Work request:
Filter the entries down to the lines holding "CrtYd", then copy those lines.

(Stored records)
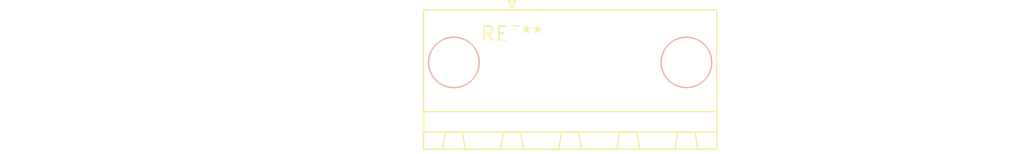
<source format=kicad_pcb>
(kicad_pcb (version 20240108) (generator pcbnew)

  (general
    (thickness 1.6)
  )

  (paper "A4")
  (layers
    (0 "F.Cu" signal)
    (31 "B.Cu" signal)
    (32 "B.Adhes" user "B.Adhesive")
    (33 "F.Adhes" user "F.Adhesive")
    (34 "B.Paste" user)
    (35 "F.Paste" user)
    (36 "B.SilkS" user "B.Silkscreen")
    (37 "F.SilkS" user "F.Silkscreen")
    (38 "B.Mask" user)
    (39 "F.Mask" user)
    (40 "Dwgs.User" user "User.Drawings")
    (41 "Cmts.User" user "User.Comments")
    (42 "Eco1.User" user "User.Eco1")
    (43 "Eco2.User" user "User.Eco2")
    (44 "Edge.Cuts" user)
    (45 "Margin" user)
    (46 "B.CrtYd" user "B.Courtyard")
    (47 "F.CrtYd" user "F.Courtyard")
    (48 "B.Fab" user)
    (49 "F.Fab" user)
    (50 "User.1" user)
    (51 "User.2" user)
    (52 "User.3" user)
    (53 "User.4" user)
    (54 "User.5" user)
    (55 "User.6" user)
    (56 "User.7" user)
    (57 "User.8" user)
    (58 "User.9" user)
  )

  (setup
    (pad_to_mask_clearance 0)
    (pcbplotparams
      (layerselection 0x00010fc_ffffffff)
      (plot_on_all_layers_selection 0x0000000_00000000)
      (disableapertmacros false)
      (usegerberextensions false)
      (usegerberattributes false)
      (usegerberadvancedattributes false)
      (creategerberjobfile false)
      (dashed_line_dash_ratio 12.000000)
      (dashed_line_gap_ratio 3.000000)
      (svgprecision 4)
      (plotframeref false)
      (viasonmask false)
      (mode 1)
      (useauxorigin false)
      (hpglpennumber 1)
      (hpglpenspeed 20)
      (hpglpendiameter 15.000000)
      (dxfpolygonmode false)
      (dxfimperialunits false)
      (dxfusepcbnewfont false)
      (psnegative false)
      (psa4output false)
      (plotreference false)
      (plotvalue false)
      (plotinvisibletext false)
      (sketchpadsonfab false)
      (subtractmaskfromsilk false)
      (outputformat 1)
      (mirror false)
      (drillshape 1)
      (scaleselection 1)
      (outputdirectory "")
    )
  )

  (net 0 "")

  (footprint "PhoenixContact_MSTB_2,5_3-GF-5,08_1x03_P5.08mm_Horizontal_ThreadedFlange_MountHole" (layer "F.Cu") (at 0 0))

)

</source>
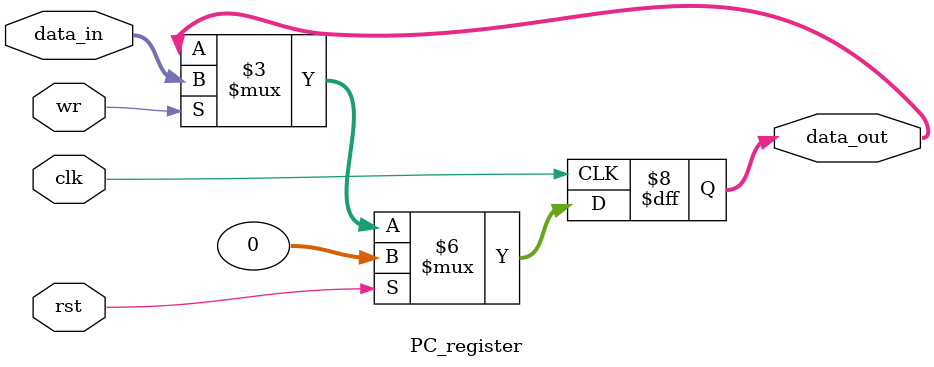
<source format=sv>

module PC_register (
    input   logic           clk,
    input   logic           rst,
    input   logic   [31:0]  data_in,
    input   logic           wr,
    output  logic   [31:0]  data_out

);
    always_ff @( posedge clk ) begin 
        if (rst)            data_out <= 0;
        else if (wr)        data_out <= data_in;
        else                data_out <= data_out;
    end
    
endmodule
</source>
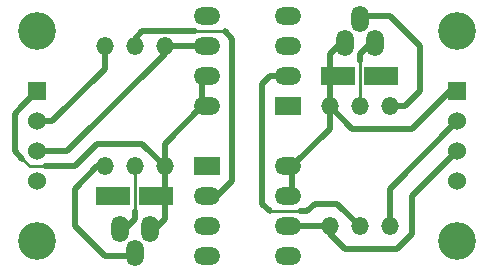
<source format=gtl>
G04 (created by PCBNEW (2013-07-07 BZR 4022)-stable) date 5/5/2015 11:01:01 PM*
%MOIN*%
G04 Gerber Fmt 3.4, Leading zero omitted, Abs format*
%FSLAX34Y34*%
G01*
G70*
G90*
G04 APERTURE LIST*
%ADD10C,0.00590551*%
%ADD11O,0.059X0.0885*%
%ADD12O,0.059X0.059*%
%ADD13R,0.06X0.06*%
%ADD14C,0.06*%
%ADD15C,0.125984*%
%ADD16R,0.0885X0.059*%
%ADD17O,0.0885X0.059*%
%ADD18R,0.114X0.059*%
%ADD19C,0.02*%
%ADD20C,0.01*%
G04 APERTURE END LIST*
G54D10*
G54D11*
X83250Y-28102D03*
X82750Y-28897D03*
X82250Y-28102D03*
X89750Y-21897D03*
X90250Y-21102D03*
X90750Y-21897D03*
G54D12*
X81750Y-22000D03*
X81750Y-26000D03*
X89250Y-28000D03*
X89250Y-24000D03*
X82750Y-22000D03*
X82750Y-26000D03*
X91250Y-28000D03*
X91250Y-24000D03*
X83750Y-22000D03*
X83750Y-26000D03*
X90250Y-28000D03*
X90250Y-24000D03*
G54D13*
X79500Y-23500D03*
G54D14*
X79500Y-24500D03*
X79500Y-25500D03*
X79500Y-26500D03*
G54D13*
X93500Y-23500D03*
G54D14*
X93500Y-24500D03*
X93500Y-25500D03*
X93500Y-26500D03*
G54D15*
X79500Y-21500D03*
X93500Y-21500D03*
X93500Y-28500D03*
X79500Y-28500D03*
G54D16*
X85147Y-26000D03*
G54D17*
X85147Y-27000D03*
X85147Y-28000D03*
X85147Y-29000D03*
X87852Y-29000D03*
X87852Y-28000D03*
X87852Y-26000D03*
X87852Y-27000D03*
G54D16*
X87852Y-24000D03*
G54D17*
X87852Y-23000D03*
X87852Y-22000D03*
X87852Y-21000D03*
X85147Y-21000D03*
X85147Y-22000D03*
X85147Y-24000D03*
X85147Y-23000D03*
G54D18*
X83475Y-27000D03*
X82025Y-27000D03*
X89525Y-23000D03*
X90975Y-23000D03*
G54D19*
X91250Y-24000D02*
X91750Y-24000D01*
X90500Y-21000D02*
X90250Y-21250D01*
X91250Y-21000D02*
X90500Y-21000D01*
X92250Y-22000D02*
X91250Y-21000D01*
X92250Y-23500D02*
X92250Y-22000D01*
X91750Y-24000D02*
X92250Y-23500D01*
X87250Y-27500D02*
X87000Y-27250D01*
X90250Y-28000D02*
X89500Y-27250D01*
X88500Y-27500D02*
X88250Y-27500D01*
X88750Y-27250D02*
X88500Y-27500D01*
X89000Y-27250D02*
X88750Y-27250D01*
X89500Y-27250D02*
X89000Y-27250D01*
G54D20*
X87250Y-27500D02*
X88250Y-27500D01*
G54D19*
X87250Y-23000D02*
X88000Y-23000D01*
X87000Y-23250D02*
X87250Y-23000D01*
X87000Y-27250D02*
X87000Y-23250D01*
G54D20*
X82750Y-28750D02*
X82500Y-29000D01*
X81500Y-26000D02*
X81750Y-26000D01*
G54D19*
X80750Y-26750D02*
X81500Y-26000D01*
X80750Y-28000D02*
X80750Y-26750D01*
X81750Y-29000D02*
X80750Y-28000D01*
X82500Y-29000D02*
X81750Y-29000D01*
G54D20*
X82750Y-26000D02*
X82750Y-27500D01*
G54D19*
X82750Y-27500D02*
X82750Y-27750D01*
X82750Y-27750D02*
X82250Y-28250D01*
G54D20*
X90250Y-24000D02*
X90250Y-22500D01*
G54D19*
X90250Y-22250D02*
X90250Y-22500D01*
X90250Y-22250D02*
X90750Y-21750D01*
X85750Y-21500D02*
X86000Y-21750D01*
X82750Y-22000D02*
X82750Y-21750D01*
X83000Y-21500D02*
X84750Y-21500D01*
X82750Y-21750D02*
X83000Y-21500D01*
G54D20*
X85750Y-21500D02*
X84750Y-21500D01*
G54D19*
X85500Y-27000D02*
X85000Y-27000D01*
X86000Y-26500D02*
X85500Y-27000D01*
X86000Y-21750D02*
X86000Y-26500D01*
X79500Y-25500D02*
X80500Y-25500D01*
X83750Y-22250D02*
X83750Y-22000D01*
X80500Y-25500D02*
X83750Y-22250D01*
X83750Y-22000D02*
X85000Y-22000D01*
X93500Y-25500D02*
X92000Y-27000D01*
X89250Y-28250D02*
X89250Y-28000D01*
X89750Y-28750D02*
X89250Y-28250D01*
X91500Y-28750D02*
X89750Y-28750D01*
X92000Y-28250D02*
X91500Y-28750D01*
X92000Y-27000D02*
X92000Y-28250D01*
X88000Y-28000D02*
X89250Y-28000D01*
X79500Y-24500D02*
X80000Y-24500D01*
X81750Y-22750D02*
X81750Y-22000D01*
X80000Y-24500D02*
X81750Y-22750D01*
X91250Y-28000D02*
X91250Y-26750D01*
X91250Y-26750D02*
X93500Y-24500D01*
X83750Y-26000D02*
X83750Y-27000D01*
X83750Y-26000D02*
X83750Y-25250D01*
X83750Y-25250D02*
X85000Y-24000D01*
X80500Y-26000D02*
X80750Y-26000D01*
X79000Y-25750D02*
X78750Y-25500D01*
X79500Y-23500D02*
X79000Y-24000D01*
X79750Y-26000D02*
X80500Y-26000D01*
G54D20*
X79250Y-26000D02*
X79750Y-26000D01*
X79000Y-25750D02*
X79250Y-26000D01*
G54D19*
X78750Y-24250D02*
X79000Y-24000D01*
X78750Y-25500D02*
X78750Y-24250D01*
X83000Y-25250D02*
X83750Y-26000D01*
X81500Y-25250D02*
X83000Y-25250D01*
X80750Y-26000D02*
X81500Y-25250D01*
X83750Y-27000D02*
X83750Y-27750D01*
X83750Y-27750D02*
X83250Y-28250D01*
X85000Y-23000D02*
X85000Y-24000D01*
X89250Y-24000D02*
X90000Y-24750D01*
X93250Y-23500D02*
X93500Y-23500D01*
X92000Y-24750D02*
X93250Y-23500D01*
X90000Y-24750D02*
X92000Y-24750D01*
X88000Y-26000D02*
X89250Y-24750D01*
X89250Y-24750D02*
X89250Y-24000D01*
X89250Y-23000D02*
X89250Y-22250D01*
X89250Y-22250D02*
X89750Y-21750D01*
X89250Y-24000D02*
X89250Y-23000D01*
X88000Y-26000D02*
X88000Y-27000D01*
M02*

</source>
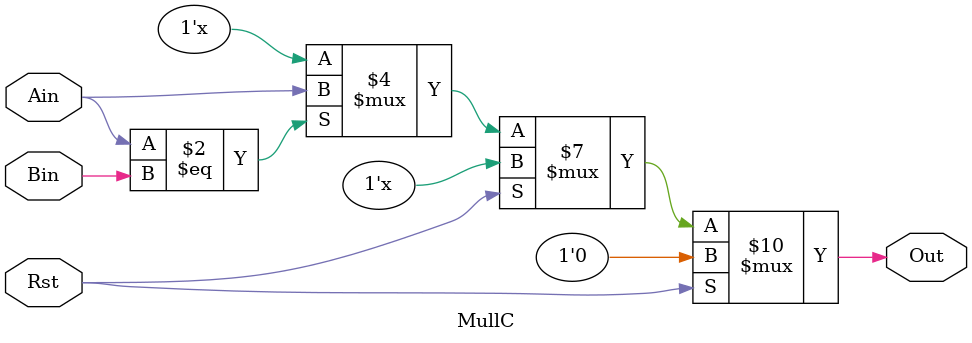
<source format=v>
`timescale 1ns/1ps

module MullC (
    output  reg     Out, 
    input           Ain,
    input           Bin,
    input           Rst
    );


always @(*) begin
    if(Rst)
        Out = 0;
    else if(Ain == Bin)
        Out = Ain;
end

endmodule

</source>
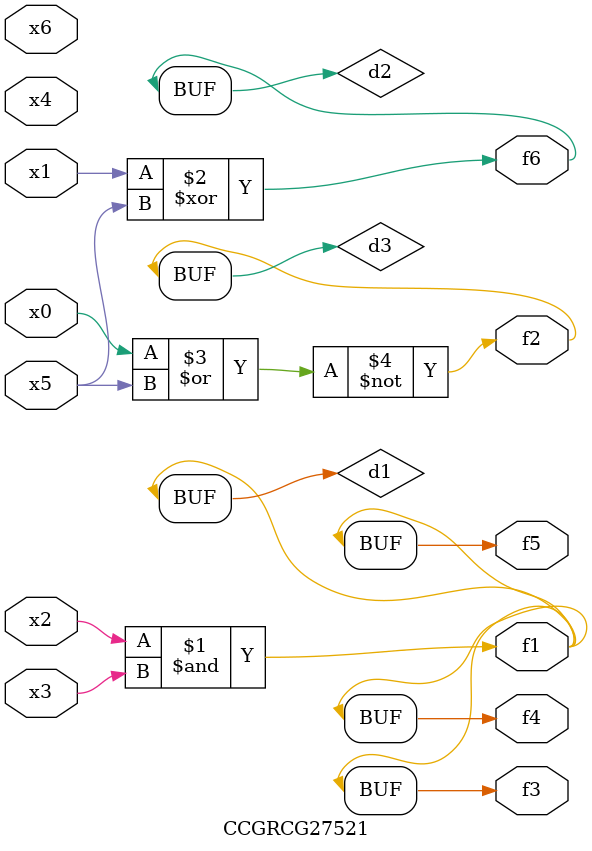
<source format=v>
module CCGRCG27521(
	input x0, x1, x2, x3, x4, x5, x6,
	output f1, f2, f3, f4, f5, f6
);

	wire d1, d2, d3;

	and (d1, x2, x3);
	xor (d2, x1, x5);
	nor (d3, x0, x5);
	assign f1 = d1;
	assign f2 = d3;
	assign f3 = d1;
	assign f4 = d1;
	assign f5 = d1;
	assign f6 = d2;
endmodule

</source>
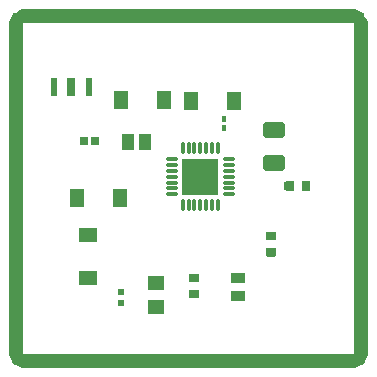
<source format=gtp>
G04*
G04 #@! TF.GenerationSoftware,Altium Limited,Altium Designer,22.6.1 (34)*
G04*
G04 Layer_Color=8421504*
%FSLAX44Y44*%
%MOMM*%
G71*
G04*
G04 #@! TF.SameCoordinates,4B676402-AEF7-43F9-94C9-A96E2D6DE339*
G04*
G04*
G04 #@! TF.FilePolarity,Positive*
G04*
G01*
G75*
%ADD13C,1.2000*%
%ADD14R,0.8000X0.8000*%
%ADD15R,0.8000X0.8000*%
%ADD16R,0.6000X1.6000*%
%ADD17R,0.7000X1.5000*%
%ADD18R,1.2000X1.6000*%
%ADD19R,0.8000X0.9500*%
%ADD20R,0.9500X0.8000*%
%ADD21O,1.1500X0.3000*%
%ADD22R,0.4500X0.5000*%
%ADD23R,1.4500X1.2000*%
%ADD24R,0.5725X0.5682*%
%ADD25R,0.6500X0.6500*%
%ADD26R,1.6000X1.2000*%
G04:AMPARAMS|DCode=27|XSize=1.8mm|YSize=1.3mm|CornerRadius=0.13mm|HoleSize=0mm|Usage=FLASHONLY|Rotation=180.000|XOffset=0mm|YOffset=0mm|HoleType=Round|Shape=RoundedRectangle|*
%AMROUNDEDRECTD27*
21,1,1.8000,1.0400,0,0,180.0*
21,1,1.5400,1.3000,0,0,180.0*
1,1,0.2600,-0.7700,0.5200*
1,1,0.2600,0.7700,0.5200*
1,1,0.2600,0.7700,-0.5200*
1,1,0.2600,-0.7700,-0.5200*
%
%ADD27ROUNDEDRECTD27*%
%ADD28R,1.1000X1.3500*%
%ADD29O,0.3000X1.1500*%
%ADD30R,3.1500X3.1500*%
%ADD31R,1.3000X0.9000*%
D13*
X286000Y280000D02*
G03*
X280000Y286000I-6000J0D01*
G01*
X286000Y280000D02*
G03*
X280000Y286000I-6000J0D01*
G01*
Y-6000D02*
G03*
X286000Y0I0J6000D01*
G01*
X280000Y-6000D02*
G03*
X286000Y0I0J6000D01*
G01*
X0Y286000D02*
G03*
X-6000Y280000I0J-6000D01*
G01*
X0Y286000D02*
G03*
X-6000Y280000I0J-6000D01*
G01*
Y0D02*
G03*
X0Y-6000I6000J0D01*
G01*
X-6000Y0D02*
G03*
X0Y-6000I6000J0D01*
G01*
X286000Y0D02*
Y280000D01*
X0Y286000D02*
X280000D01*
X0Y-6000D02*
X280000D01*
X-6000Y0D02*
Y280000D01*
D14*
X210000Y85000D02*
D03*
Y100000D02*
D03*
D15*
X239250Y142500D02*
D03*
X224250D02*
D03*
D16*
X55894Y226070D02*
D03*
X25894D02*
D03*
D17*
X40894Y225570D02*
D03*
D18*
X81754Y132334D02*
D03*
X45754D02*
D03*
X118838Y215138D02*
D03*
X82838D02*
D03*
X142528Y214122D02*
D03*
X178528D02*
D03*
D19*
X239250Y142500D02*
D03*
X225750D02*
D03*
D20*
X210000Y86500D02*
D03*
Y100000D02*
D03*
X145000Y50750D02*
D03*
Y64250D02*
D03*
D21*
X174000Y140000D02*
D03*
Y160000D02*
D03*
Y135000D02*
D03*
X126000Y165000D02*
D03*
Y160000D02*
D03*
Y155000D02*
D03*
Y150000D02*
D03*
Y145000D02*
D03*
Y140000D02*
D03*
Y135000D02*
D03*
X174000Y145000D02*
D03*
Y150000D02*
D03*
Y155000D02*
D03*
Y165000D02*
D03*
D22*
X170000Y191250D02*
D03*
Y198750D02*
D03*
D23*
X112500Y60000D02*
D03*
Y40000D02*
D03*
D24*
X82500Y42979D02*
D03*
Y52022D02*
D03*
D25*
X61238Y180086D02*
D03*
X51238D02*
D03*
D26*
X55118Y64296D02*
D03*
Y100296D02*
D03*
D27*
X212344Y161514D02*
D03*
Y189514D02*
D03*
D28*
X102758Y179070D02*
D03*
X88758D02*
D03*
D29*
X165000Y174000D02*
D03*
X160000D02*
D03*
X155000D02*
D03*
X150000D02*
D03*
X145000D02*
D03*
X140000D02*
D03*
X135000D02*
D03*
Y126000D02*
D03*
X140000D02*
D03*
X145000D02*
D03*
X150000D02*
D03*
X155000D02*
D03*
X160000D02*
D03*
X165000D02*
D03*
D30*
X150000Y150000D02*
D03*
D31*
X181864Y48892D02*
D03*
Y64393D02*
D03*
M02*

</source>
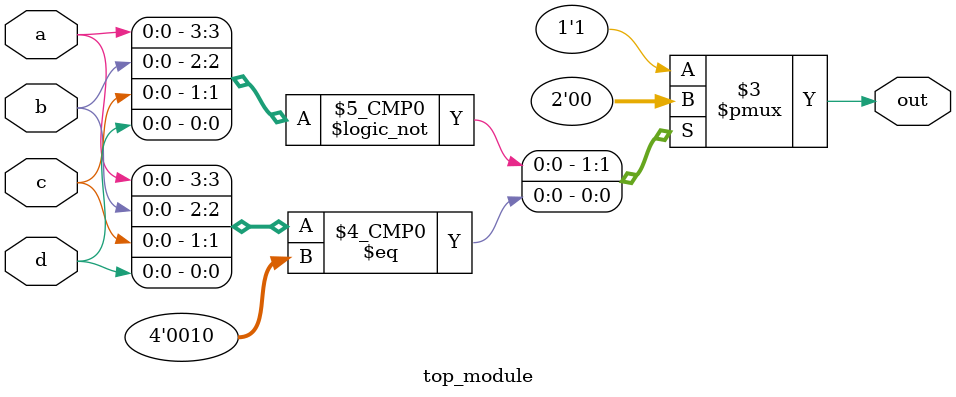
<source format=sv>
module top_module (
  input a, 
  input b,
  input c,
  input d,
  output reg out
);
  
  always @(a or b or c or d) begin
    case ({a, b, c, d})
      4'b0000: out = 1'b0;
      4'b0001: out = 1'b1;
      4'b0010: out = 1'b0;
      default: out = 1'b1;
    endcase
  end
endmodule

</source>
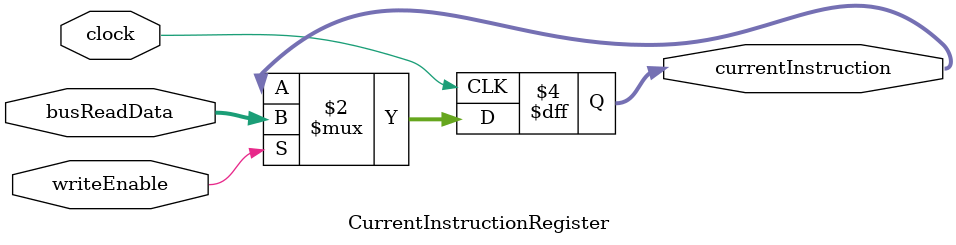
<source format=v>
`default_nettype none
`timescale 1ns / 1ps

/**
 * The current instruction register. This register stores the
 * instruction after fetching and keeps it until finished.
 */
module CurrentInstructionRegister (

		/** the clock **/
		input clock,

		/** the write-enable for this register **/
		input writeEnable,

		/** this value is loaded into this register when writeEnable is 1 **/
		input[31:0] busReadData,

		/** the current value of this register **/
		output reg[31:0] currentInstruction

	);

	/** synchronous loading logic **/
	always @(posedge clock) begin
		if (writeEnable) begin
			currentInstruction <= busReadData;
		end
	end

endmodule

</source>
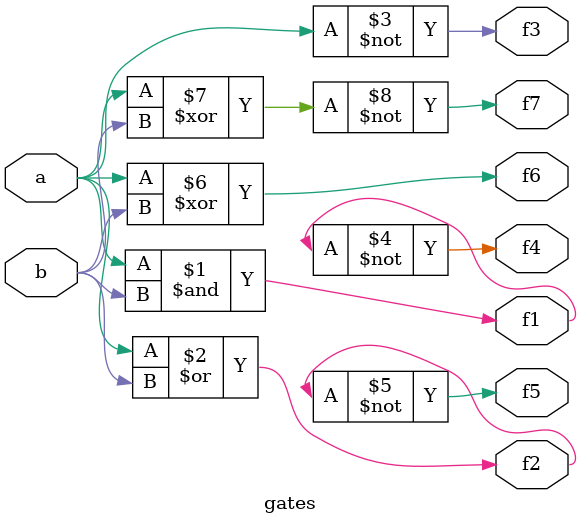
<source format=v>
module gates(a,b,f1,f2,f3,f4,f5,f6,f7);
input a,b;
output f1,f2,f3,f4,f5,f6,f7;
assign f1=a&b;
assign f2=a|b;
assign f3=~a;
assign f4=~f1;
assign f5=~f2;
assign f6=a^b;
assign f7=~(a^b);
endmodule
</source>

Result:
    (46 "B.CrtYd" user "B.Courtyard")
    (47 "F.CrtYd" user "F.Courtyard")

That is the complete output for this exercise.